> **Page extract**:

═══

The dosing of lepirudin in adults for CPB varies (5,6,13,14), and the dosing in children is not defined. The most frequently reported adult dose is 0.25 mg/kg IV bolus with 0.2 mg/kg added to the CPB priming solution (5,6,15). Based on the adult dosing, and considering the increased volume of distribution for infants, we planned a bolus of 0.5 mg/kg before CPB and 5 mg added to the pump prime (approximate volume, 900 mL). Without CPB, we administered 0.25 mg/kg of lepirudin, resulting in an ACT of 259 seconds and an ACT-NP of 258 seconds. After repeating the dose, the ACT was 281 seconds and the ACT-NP was 325 seconds; these were expected to be adequate for vascular surgery.
Our anticoagulation measurements suggest that monitoring anticoagulation at the large concentrations of lepirudin required for CPB (4) would have been difficult. The aPTT is adequate for antithrombotic therapy but not for CPB because of the long measurement time (frequently more than 1 hour) and a range limited to low anticoagulation levels (10,14,16). Similarly, the range of the ACT is inadequate to resolve high lepirudin levels (3). The ECT (Ecarin clotting time) (14) is no longer available. Use of Ecarin with the ACT II device has also been reported (17). The ACT-NP has been reported (3,13) to be a point-of-care coagulation test that is returned rapidly, is easy to perform using available equipment, and is relatively linear in the range of anticoagulation we needed. We attempted to use the ACT-NP, which involves diluting the blood sample one-to-one with pooled normal plasma, then measuring a standard ACT. The addition of plasma to patient blood is to ameliorate the dilutional effects of CPB on prothrombin levels (3) and to produce a more linear dose-response curve in the therapeutic range for lepirudin.

═══

> **What to work on**:
1. List every clotting time reported in seconds in the lepirudin excerpt, giving the test each value belongs to.
2. Rewrite the paragraph of the lepirudin excerpt that begins "The dosing of lepirudin in adults" as a short bulleted list that keeps its main facts.
3. Transcribe the part of the lepirudin excerpt between "The dosing of" and "for vascular surgery.", inclusive.

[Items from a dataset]
═══

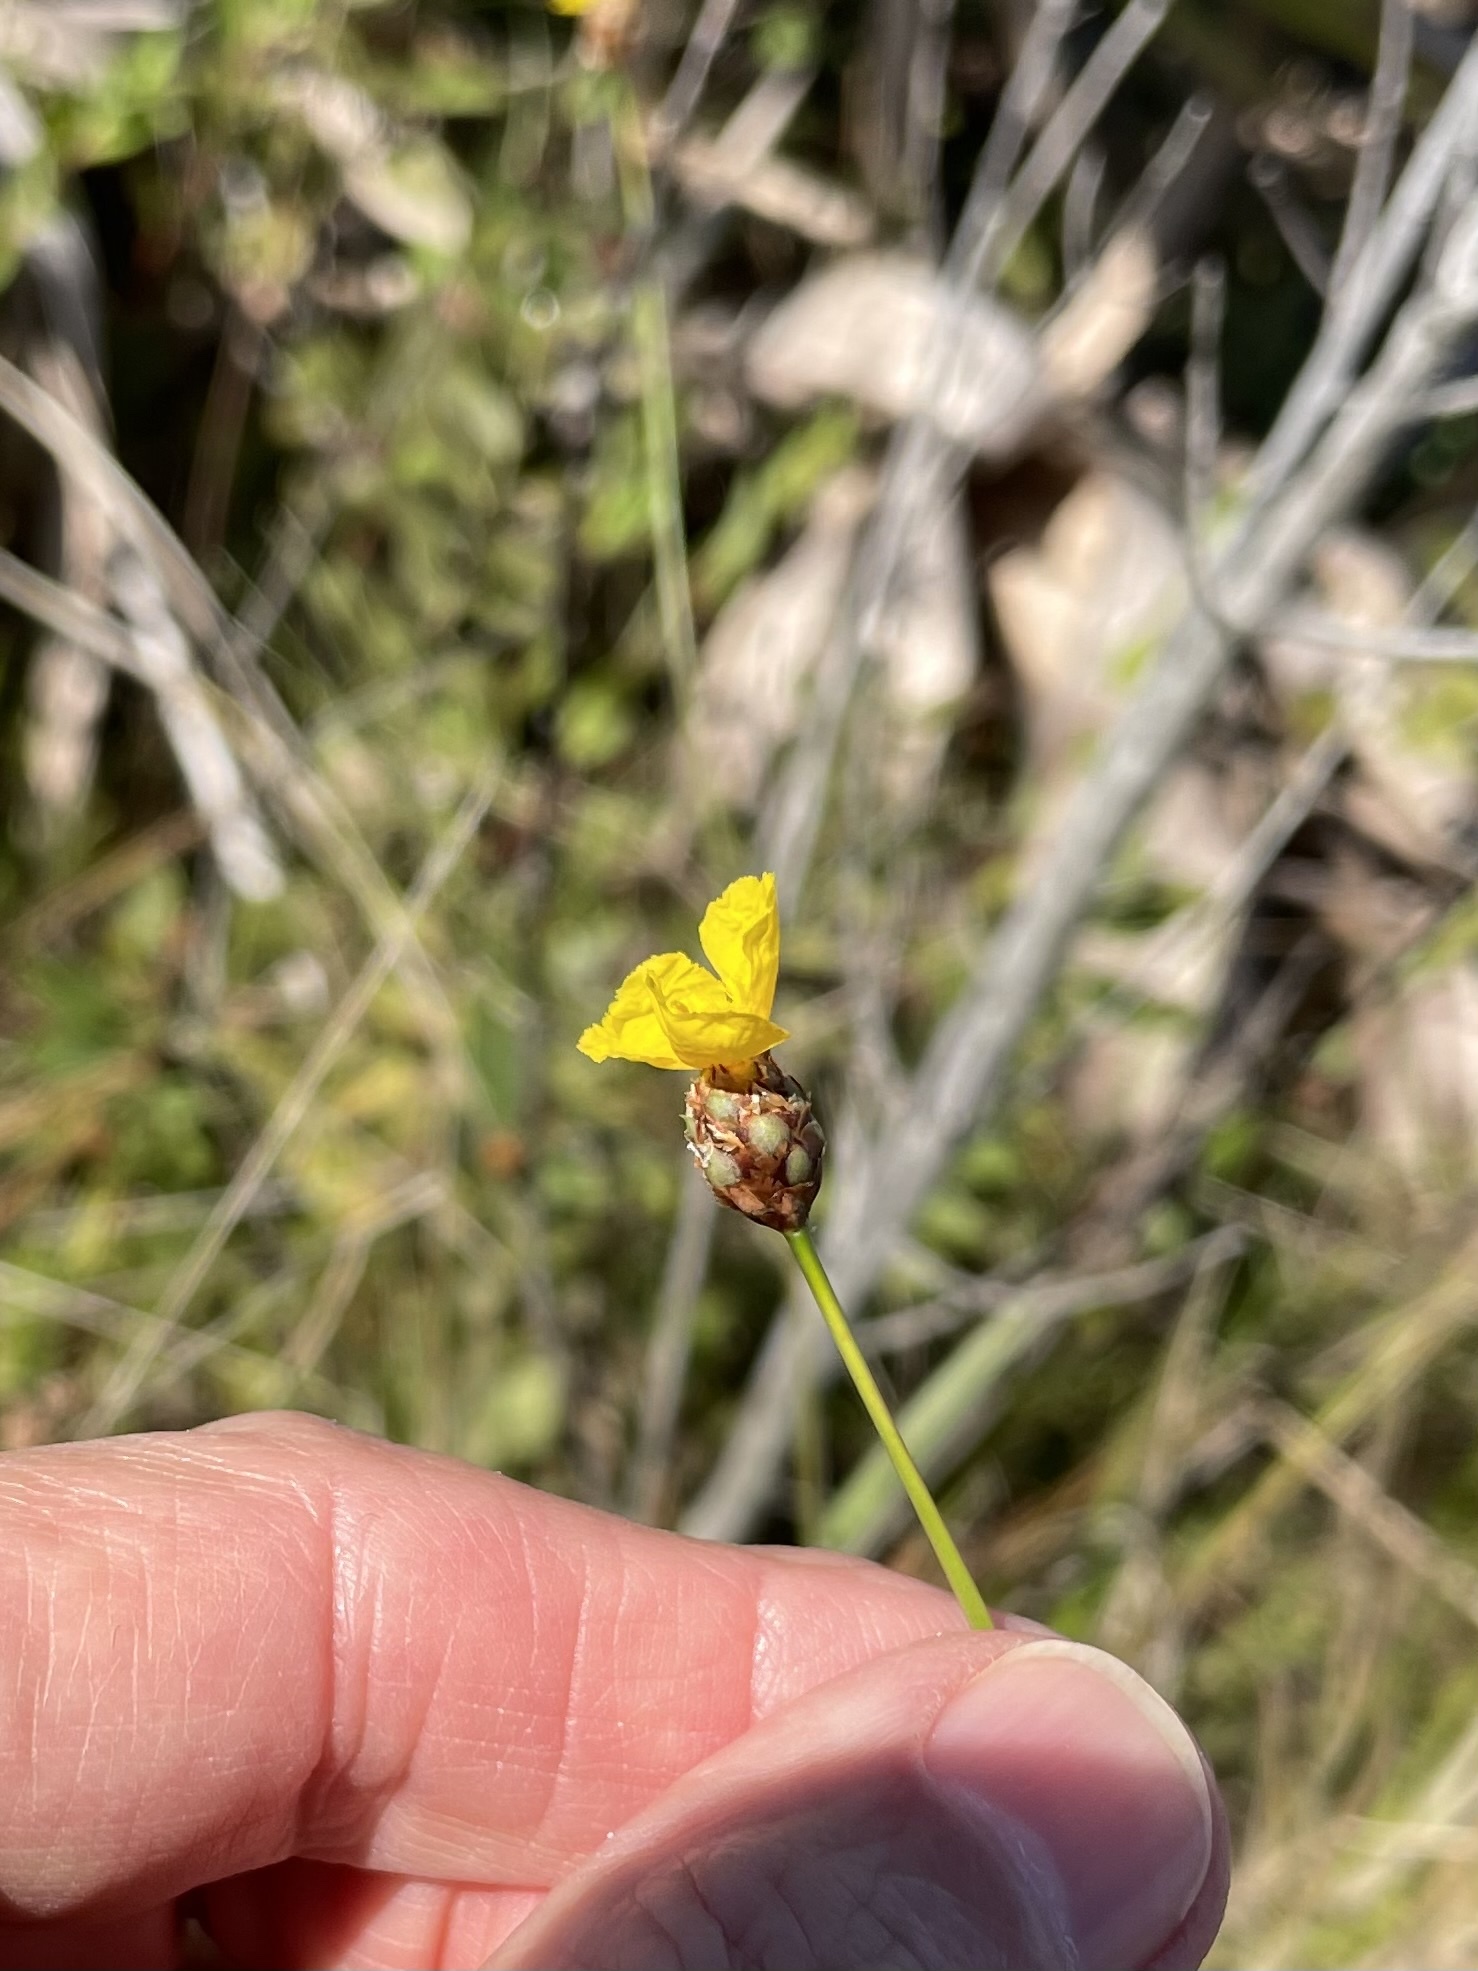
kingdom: Plantae
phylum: Tracheophyta
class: Liliopsida
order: Poales
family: Xyridaceae
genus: Xyris
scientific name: Xyris elliottii
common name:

═══

> **Results for each task**:
1.
- ACT: 259 seconds (after the first 0.25 mg/kg dose)
- ACT-NP: 258 seconds (after the first 0.25 mg/kg dose)
- ACT: 281 seconds (after the repeated dose)
- ACT-NP: 325 seconds (after the repeated dose)

2.
- Adult lepirudin dosing for CPB varies, and dosing in children is not defined.
- The most frequently reported adult dose is a 0.25 mg/kg IV bolus, with 0.2 mg/kg added to the CPB priming solution.
- The planned dose was a 0.5 mg/kg bolus before CPB and 5 mg added to the pump prime (about 900 mL). This plan was based on adult dosing and on the increased volume of distribution in infants.
- Without CPB, a 0.25 mg/kg dose produced an ACT of 259 seconds and an ACT-NP of 258 seconds.
- After the dose was repeated, the ACT was 281 seconds and the ACT-NP was 325 seconds. These values were expected to be adequate for vascular surgery.

3.
The dosing of lepirudin in adults for CPB varies (5,6,13,14), and the dosing in children is not defined. The most frequently reported adult dose is 0.25 mg/kg IV bolus with 0.2 mg/kg added to the CPB priming solution (5,6,15). Based on the adult dosing, and considering the increased volume of distribution for infants, we planned a bolus of 0.5 mg/kg before CPB and 5 mg added to the pump prime (approximate volume, 900 mL). Without CPB, we administered 0.25 mg/kg of lepirudin, resulting in an ACT of 259 seconds and an ACT-NP of 258 seconds. After repeating the dose, the ACT was 281 seconds and the ACT-NP was 325 seconds; these were expected to be adequate for vascular surgery.